Market Matters Blog
Mary Kennedy DTN Basis Analyst

Thursday 12/27/12

Corn and Soybean Basis Steady, River Levels Struggling

The accompanying chart shows the strongest (red line) and weakest (blue line) the national average corn basis (DTN National Corn Index - Chicago futures contract) has been over the last five marketing years along with the five-year average basis (purple line). As the chart indicates, the national average corn basis this week (green line) of 7 cents under the March futures is up almost 1 cent from last week and is higher than the 5-year average strongest basis level at this time. The corn basis has been steady as the cash price has fallen below the $7.00 mark, but there are reports that the cash market is trading more on offers than at the posted bids as end users need to replenish their supplies. Weakness in the cash corn price and the river basis was seen as lack of exports continues to pressure the market, thus fewer corn barges are moving to the Gulf. Even still, traffic on the river has slowed as the river levels between St. Louis and Cairo are still low even after some recent help from rain and snow in the Central Midwest.

(DTN Chart)

While less corn moved down river to the Gulf for export, the pace of soybean barges moving down river for export was steady. While the soybean basis was firm on the interior, the soybean basis was lower along the St. Louis-Illinois corridor where barge navigation on the river last week was almost at a standstill. The removal of the rock formations continued at Thebes, Ill., with only one barge allowed to pass at a time during an eight-hour timeframe which had created a backlog of vessels on the river. The USDA reported that during the week ending December 22, 282 grain barges moved down river, which was down 22% from last week. That equated to 440,432 tons of grain movement by barge which was 18.5% lower than the prior week and 41% lower than that same period one year ago.
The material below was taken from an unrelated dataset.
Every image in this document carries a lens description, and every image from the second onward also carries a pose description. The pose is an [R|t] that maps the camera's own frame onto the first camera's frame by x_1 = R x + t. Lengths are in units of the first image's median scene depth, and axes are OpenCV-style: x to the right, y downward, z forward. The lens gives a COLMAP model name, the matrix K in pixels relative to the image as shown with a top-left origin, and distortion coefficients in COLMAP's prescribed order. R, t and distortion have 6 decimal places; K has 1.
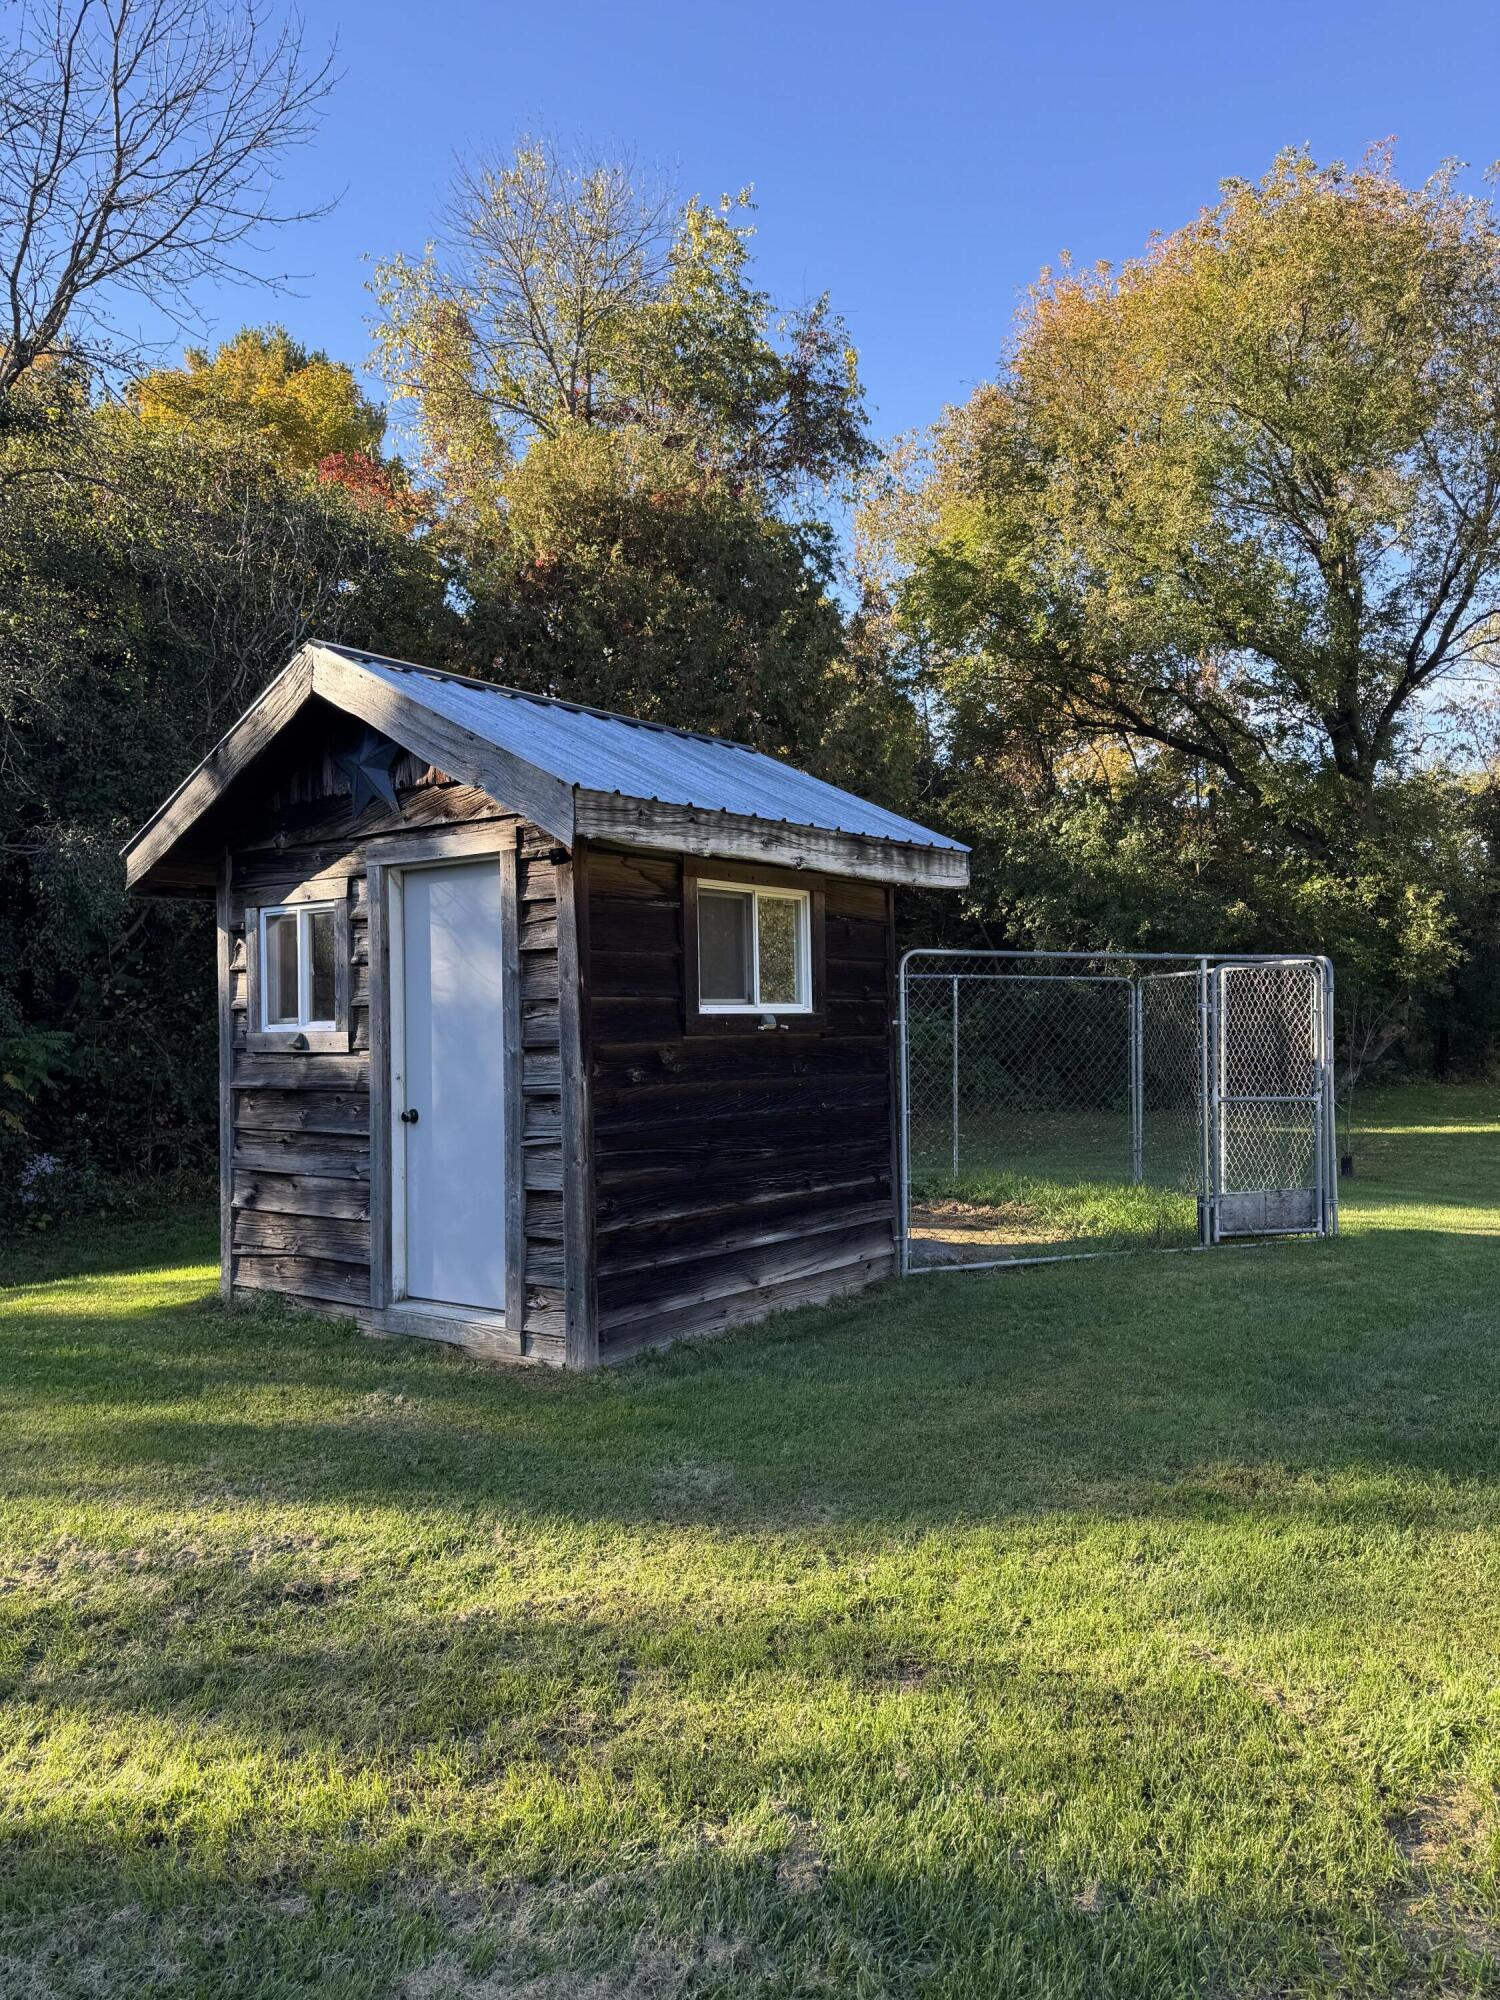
lens RADIAL K [[1384.9, 0, 750.0], [0, 1384.9, 1000.0], [0, 0, 1]] dist [0.086610, -0.000691]
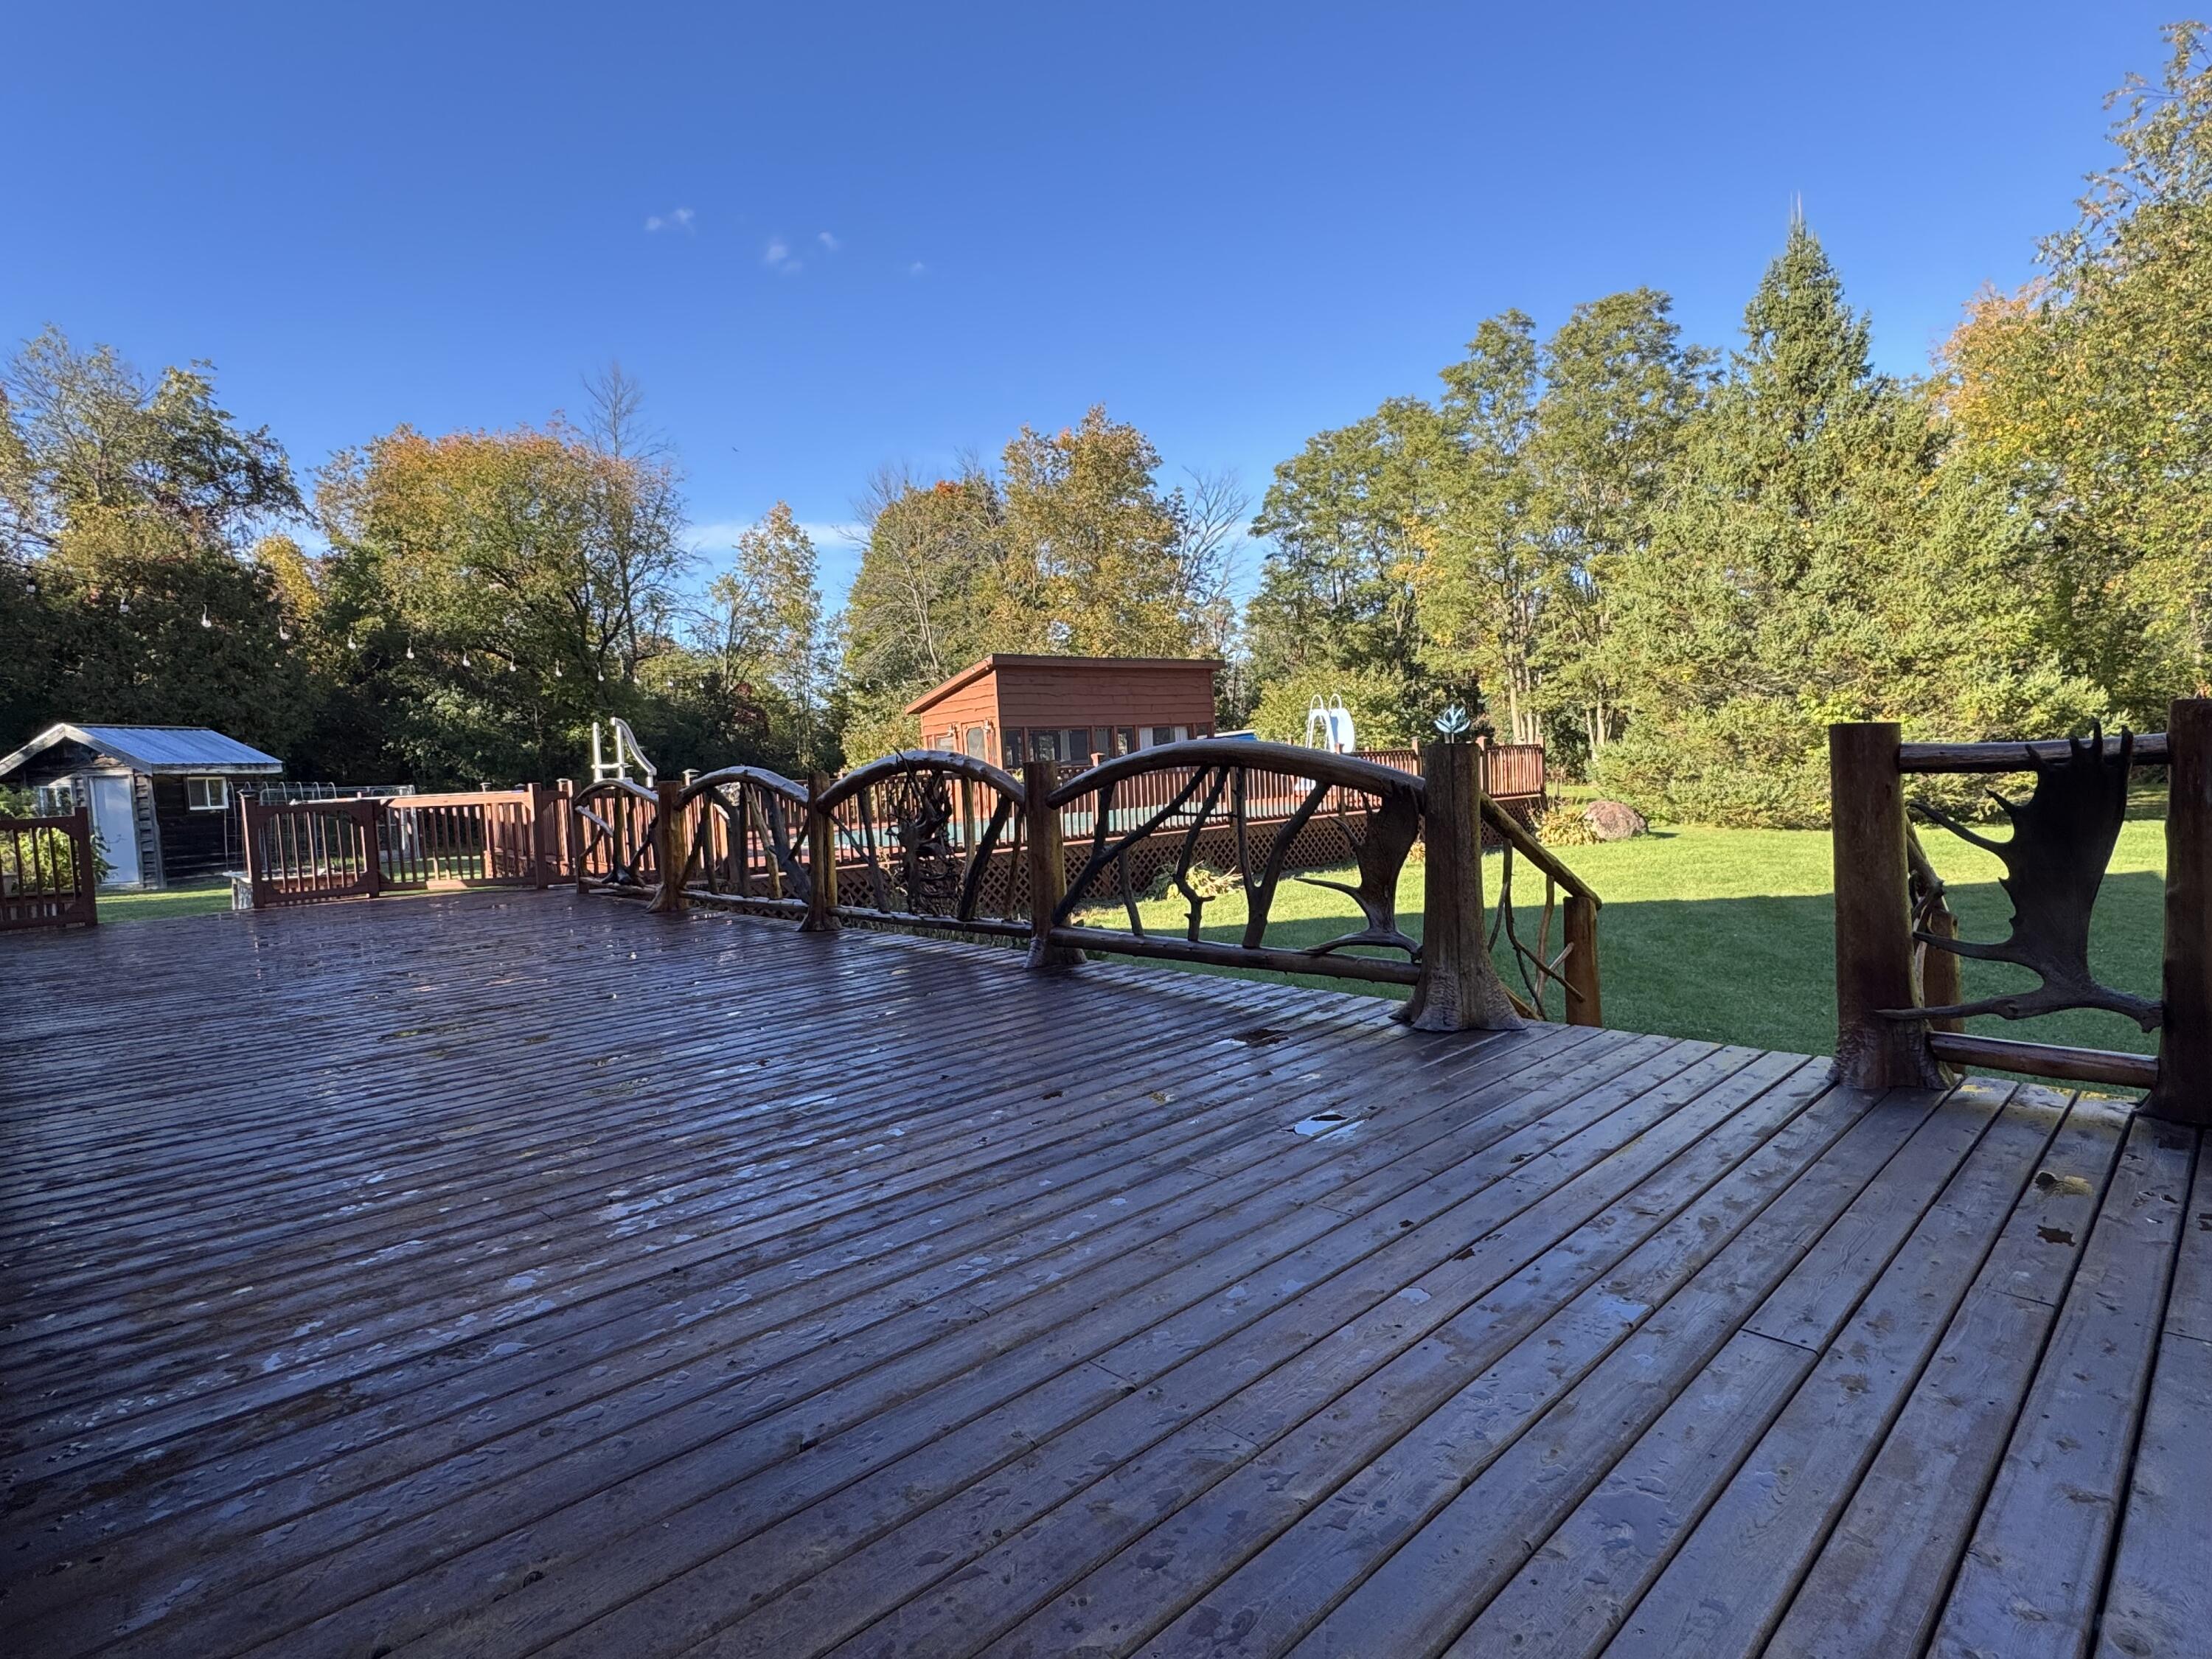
lens RADIAL K [[1137.7, 0, 1106.0], [0, 1137.7, 829.5], [0, 0, 1]] dist [0.000911, 0.000194]
pose [[0.817017, -0.055633, 0.573923, 0.235010], [0.025941, 0.997873, 0.059800, -0.062750], [-0.576029, -0.033970, 0.816723, -3.259238]]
In the weekly USDA Grain transportation report, the following headlines, as stated by the USDA, reflect some of the top stories of 2012 that pertain to issues affecting grain barge transportation on the river.

*Despite lower exports and difficult navigation conditions caused by the severe drought, Mississippi Gulf exports are expected to end the year only 4-5 percent lower than last year.

*Barge freight rates on the Mississippi River were at or below average during the first half of the year, but have since risen above average because of reduced barge drafts due to low water levels.

*As the year closes, the U.S. Army Corps of Engineers is conducting navigation improvements south of St. Louis, MO, to remove rock pinnacles that threaten to block navigation in the coming weeks.